Unsurprisingly, Sophie is unimpressed with Margo’s reasoning. Similarly, when Margo tries to tell her husband the truth about it all, he chucks her out of the house. After all, he had already helped her overcome her past as an escort, given her a life as a rich swinger, and was about to make her the first lady of Texas. While killing an innocent young woman was bad, it seems sleeping with another man was the bridge too far for this relationship.

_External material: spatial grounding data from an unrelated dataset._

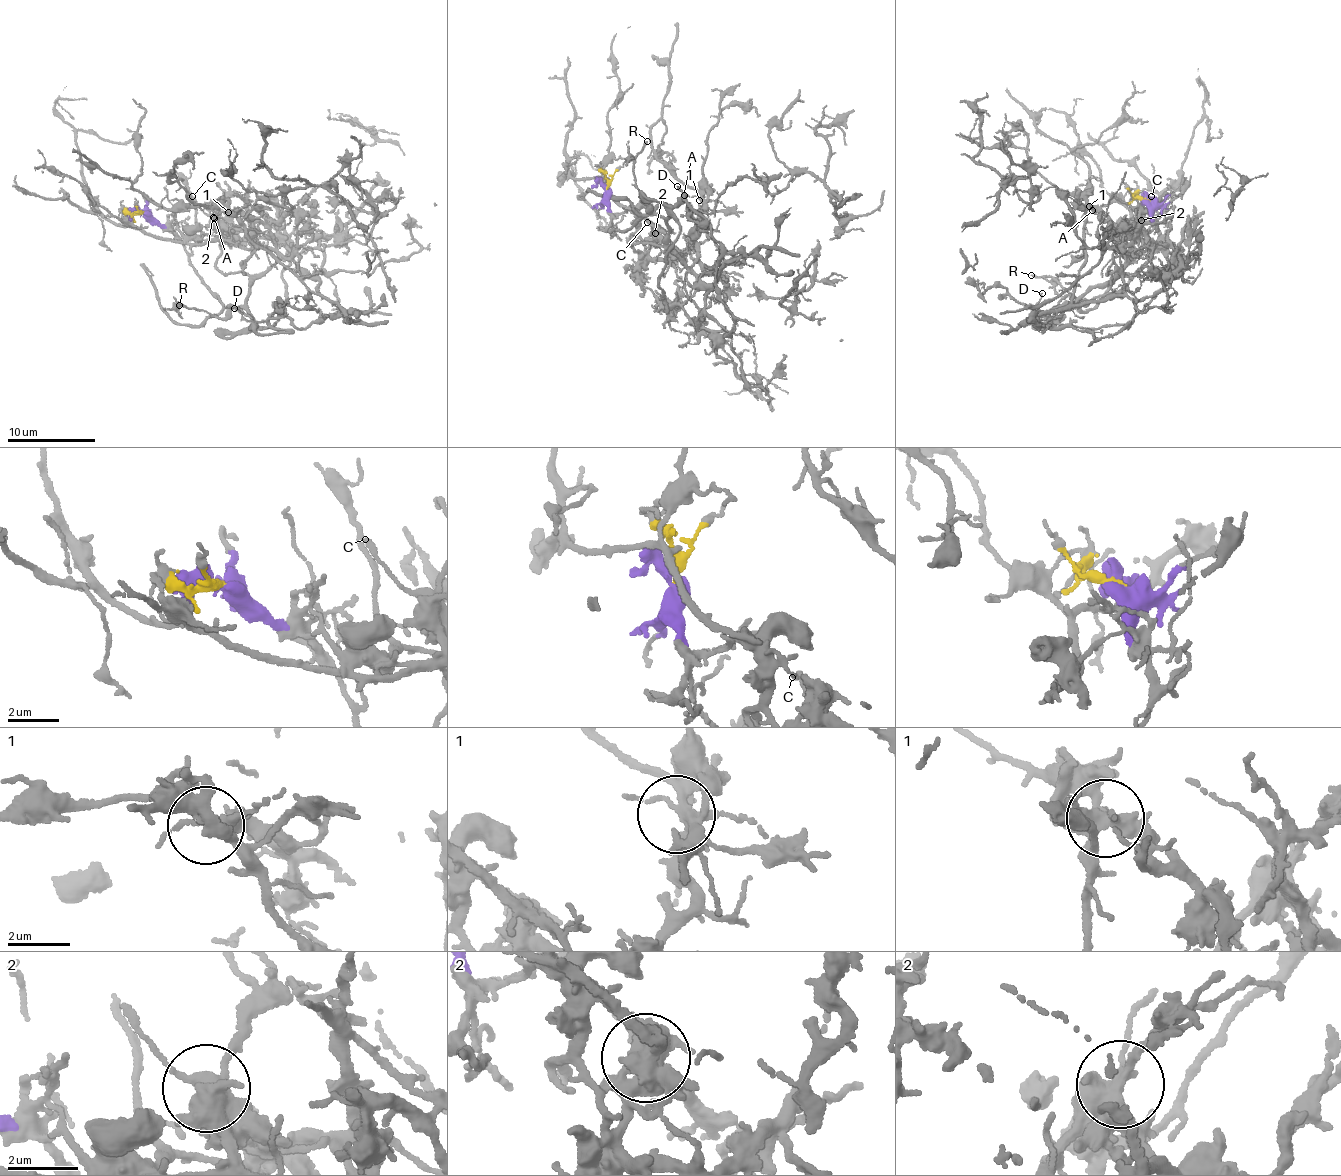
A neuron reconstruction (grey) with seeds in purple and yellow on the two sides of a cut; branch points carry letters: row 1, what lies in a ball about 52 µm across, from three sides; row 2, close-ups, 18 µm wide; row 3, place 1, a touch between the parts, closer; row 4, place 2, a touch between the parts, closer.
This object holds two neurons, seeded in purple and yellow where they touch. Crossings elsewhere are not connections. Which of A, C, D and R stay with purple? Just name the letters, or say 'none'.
A, C, D, R

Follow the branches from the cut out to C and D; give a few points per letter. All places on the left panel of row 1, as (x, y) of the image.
C: (144, 213), (162, 225), (177, 222), (179, 230), (186, 236), (224, 233), (217, 220), (202, 210), (192, 197)
D: (144, 213), (174, 232), (212, 291), (218, 293), (225, 307), (233, 306), (249, 315), (251, 322), (234, 308)

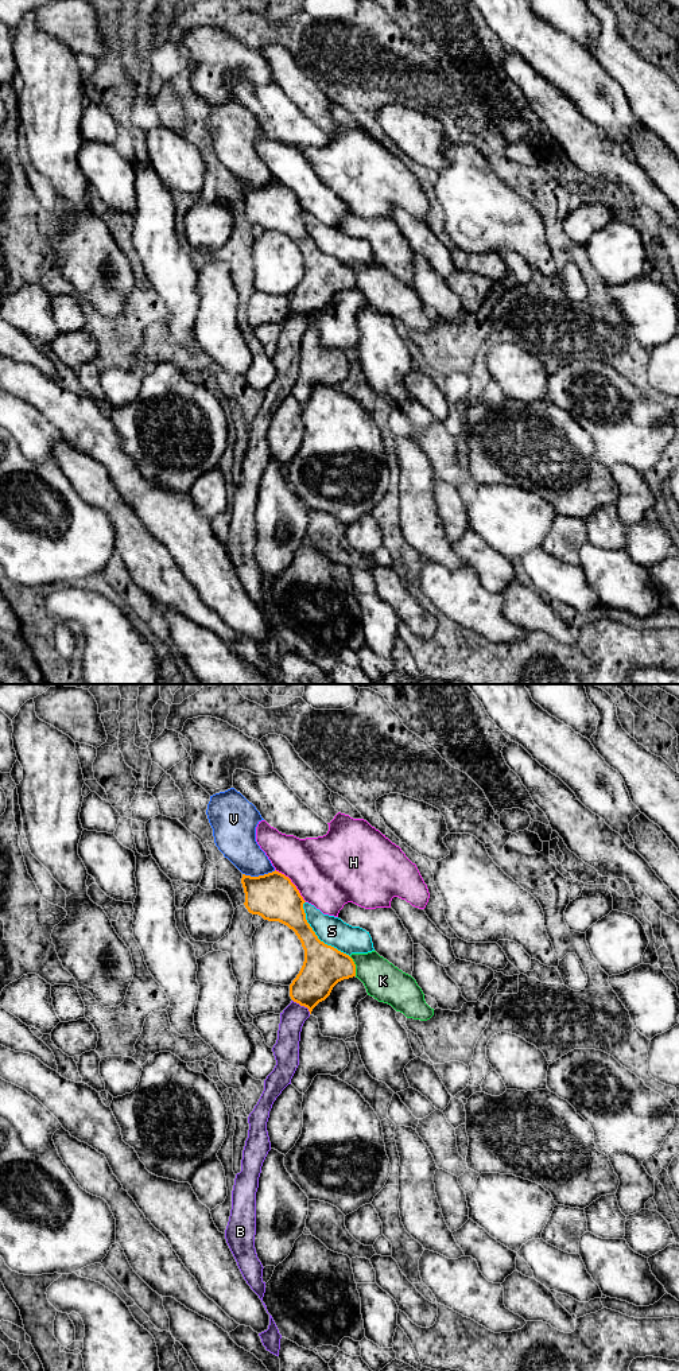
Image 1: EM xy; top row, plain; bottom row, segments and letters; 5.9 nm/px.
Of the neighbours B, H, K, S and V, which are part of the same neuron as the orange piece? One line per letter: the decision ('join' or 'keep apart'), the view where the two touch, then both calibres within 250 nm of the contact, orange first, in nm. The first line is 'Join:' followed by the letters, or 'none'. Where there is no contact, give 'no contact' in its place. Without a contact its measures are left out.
Join: S
B: keep apart | xy | 240/140 nm
H: keep apart | xy | 280/420 nm
K: keep apart | xy | 240/220 nm
S: join | xy | 240/170 nm
V: keep apart | xy | 280/220 nm

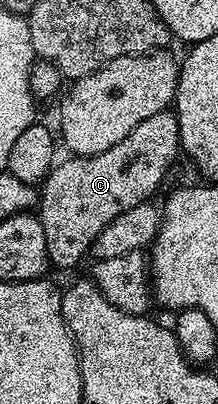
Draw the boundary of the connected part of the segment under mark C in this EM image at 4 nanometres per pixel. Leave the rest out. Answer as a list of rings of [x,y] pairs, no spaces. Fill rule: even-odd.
[[[160,110],[155,116],[147,116],[143,124],[131,128],[119,144],[107,148],[107,152],[99,152],[95,156],[79,158],[66,157],[66,162],[58,161],[50,170],[45,181],[39,186],[39,217],[43,224],[43,236],[47,236],[47,256],[50,267],[58,266],[61,270],[69,270],[81,262],[81,257],[88,255],[93,241],[115,217],[135,208],[141,202],[148,202],[153,193],[161,186],[161,181],[169,174],[177,154],[181,150],[181,137],[176,113]]]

Despite murdering a girl and obstructing justice, Margo is not overly concerned about being jailed. She had gone to talk to her drug-addicted brother Kyle (Michael Aaron Milligan) and he told her to get her head on straight. After all, her sometimes-bestie and sometimes-lover Callie is married to the sheriff and he and the DA have closed the case, blaming Jill for the crime, so Margo has nothing to worry about. Plus, Kyle has decided to take care of Sophie for her. He tries to run Sophie off the road and winds up on the highway in front of her car, threatening her with a gun. That’s when Sophie hits the gas, and Kyle dies on the hood of her car. The season ends with Sophie dragging Kyle’s body through the woods and to the edge of a cliff, dropping it in the water below. Before his body disappears into the water, though, Sophie accidentally answers his phone. It’s Margo. Sophie doesn’t say anything and instead just breathes heavily on the line. Margo knows something has gone very wrong and Sophie is undoubtedly really wishing she had stayed in Boston.
As Kyle’s body goes over the cliff, viewers are left to wonder, is this an actual cliffhanger? Is a second season of this Texas soap opera on its way? It’s up to Netflix now.